» **Assignment**
When you repeat the listing below, keep every word exactly and leave out each picture.

» **Dataset excerpt**
%%

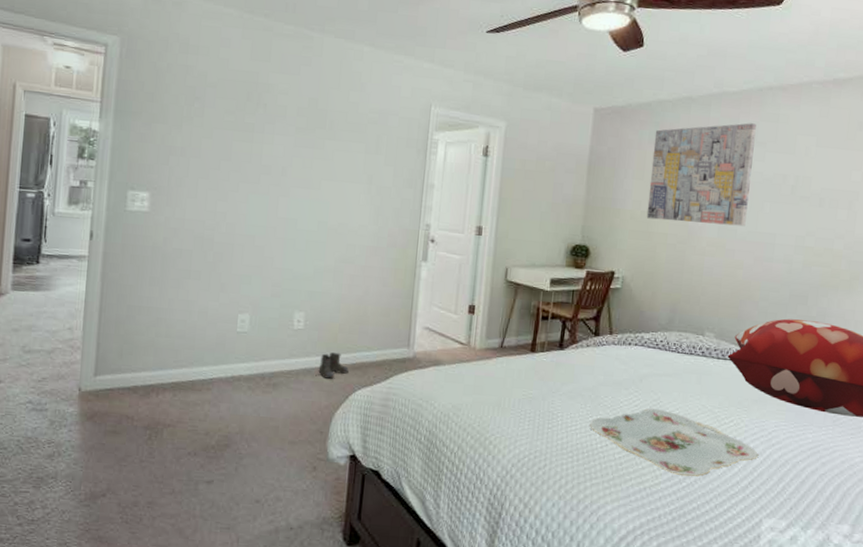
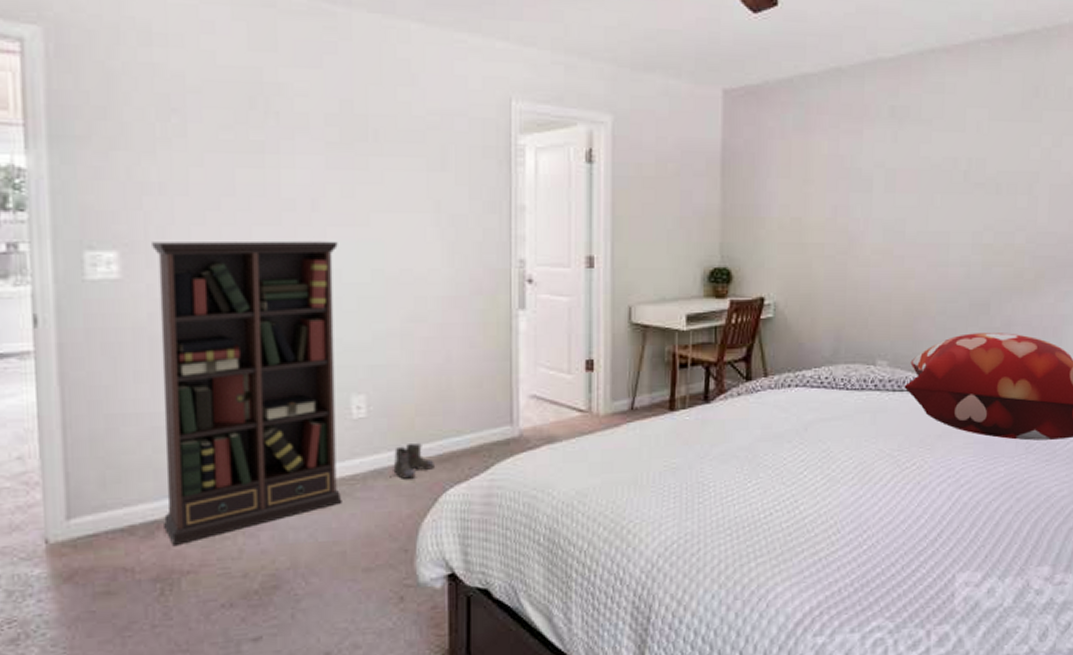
bookcase: none [157,188,297,406] -> present [152,240,342,547]
serving tray: present [590,408,759,477] -> none [749,461,947,537]
wall art: present [646,123,757,227] -> none [797,96,919,227]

%%

» **Solution to this problem**
bookcase: none [157,188,297,406] -> present [152,240,342,547]
serving tray: present [590,408,759,477] -> none [749,461,947,537]
wall art: present [646,123,757,227] -> none [797,96,919,227]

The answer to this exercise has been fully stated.